§ **EXERCISE AIM**: Every entry should be duplicated verbatim, and no picture may appear in the copy.

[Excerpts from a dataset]
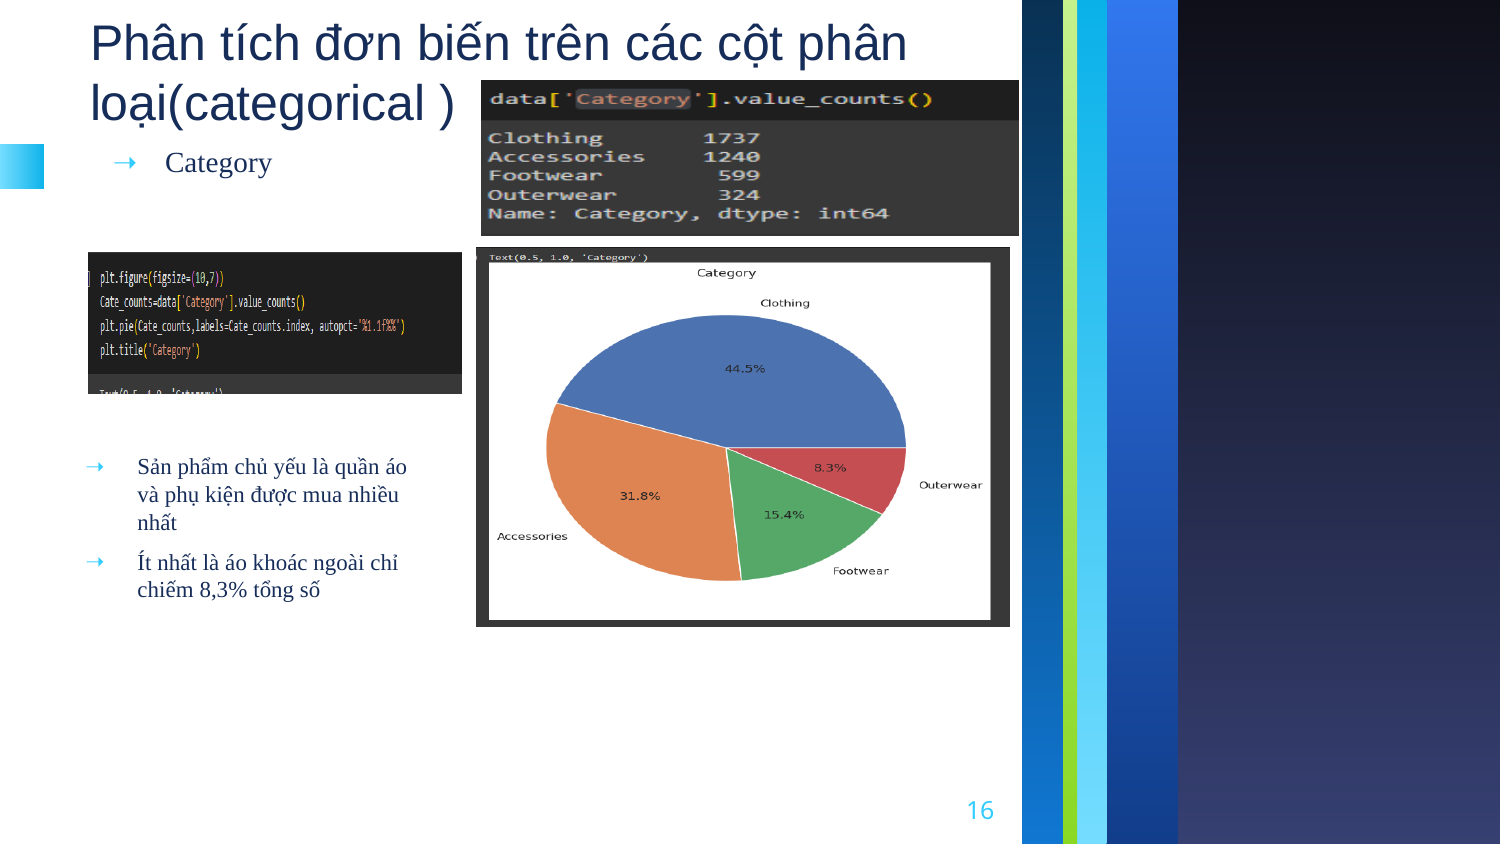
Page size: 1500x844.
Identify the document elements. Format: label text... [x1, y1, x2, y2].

list Sản phẩm chủ yếu là quần áo và phụ kiện được mua nhiều nhất Ít nhất là áo khoác ngoài chỉ chiếm 8,3% tổng số [47, 437, 424, 745]
picture [87, 252, 462, 395]
slide_number 16 [919, 779, 1010, 844]
title Phân tích đơn biến trên các cột phân loại(categorical ) [75, 25, 945, 145]
picture [481, 80, 1019, 236]
list Category [75, 128, 397, 206]
picture [476, 247, 1010, 627]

§ **RESULT BELOW**:
Page size: 1500x844.
Identify the document elements. Format: label text... [x1, y1, x2, y2].

list Sản phẩm chủ yếu là quần áo và phụ kiện được mua nhiều nhất Ít nhất là áo khoác ngoài chỉ chiếm 8,3% tổng số [47, 437, 424, 745]
picture [87, 252, 462, 395]
slide_number 16 [919, 779, 1010, 844]
title Phân tích đơn biến trên các cột phân loại(categorical ) [75, 25, 945, 145]
picture [481, 80, 1019, 236]
list Category [75, 128, 397, 206]
picture [476, 247, 1010, 627]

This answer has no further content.